▶ **TEXTE FOURNI**
À l’opposé, les toiles Traces identitaires et Couleurs identitaires traduisent une urgence palpable, presque viscérale, celle de fixer ce qui demeure, ce qui précède l’individu et le dépasse. Ces œuvres font surgir la matérialité profonde des racines, évoquant la terre nourricière, le sang comme symbole de vie et d’appartenance, ainsi que les rites ancestraux qui fondent les communautés. Par cette symbolique, l’artiste plasticien Karim Sergoua ne se contente pas d’illustrer l’identité : il la questionne, l’interroge dans ses contradictions, dans ses limites mouvantes. Ces tableaux ne figent pas l’appartenance dans un cadre rigide, mais la présentent comme une force vivante, mouvante, à la fois ancrée dans un passé et ouverte aux transformations.

Cette dialectique entre l’inachevé et le désir de trace donne toute sa richesse à l’œuvre de Karim Sergoua. Elle reflète le paradoxe d’une Algérie dont l’identité est complexe, marquée par l’histoire, la diversité culturelle et les tensions sociales, mais aussi par la vitalité d’une mémoire collective qui refuse l’oubli. Ainsi, à travers ces œuvres, l’artiste propose une réflexion profonde sur ce que signifie appartenir, se reconnaître et se construire dans un espace où le temps et les souvenirs s’entremêlent sans cesse.

Avec Khawti (Mes frères), l’artiste plasticien Karim Sergoua offre un hommage poignant à ceux qui ont disparu, à ses proches absents dont la présence continue de résonner au-delà du silence. L’émotion dans cette œuvre est subtilement contenue, loin des expressions éclatantes ou démonstratives, mais elle reste profondément palpable. Cette intensité se déploie à travers une palette de tons sourds, presque éteints, qui suggèrent la gravité et la nostalgie. Les silhouettes fragmentées, parfois à peine esquissées, évoquent la fragilité de la mémoire, la difficulté à saisir pleinement ceux qui ne sont plus. Les surfaces accidentées, marquées par la texture et l’imperfection, traduisent le vécu tumultueux et le poids du temps. Ce jeu de formes et de couleurs crée une atmosphère où la douleur se mêle à l’acceptation, où la perte s’inscrit dans une continuité silencieuse mais tenace.

▶ **ENREGISTREMENTS**
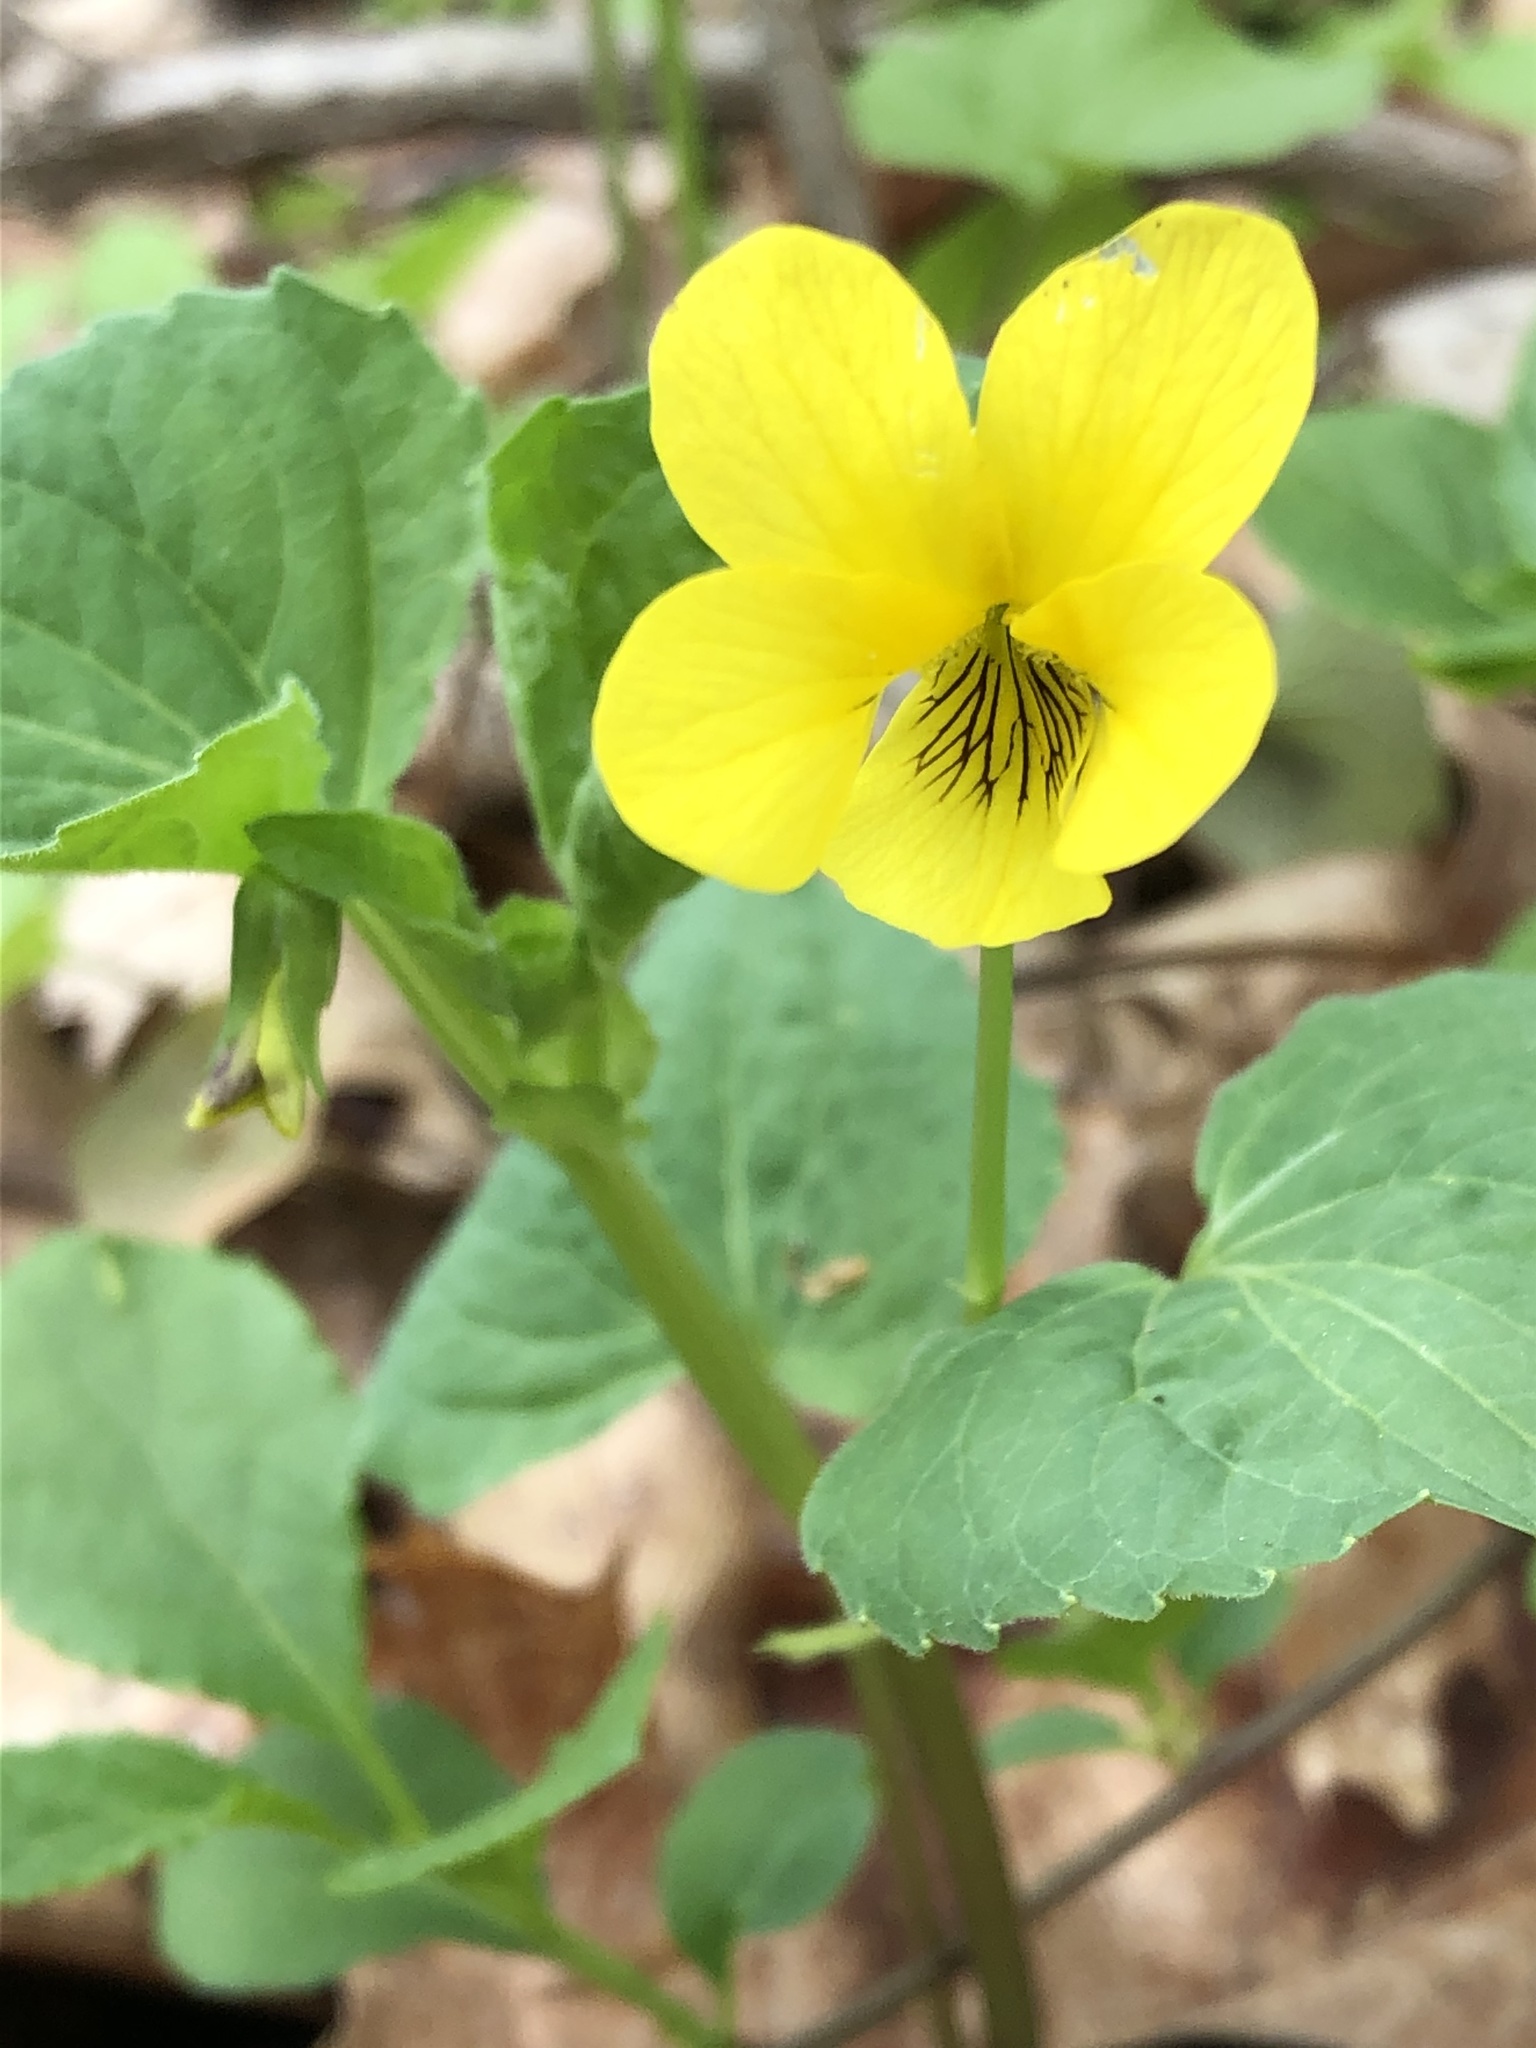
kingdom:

==

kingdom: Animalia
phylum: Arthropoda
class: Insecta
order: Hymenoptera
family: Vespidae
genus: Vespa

▶ **ÉNONCÉ**
Rédigez la suite du texte sur les œuvres de Karim Sergoua, en reprenant après sa dernière phrase.

▶ **RÉPONSE ATTENDUE**
À l’inverse, dans Karim W’shabo (Karim et ses amis), l’univers se fait plus lumineux, plus léger. La palette chromatique s’éclaircit, déployant des nuances plus douces et apaisantes, tandis que les formes se délestent de leur densité pour gagner en simplicité et en fluidité. Cette évolution traduit un changement de registre émotionnel : l’art devient alors un espace où s’exprime la mémoire affective, faite de chaleur, de complicité et de souvenirs partagés. Le regard se tourne vers l’amitié, cette force invisible mais puissante qui tisse des liens durables malgré les aléas du temps et de la vie. Dans cette œuvre, la fragilité de la mémoire coexiste avec sa résistance, donnant naissance à un équilibre où l’émotion est à la fois douce et tenace.

Ainsi, à travers ces deux séries, Karim Sergoua illustre avec justesse la complexité des liens humains, entre absence et présence, douleur et réconfort, oubli et souvenir. L’art devient un refuge, un lieu où s’inscrit la mémoire des êtres chers, dans toute sa richesse et sa délicatesse, rappelant que malgré les pertes, le lien continue d’exister, fragile mais indestructible.

Karim Sergoua refuse de s’inscrire dans une vision académique figée et dépassée de l’art, qu’il considère comme un frein à la créativité et à l’épanouissement des artistes en Algérie. Il milite avec force pour une réforme en profondeur de l’enseignement artistique dans son pays, conscient que les méthodes et les programmes actuels ne répondent plus aux enjeux contemporains. Selon lui, l’école d’art algérienne reste enfermée dans des cadres obsolètes, hérités d’une tradition rigide qui peine à intégrer les transformations culturelles, technologiques et sociales du monde moderne.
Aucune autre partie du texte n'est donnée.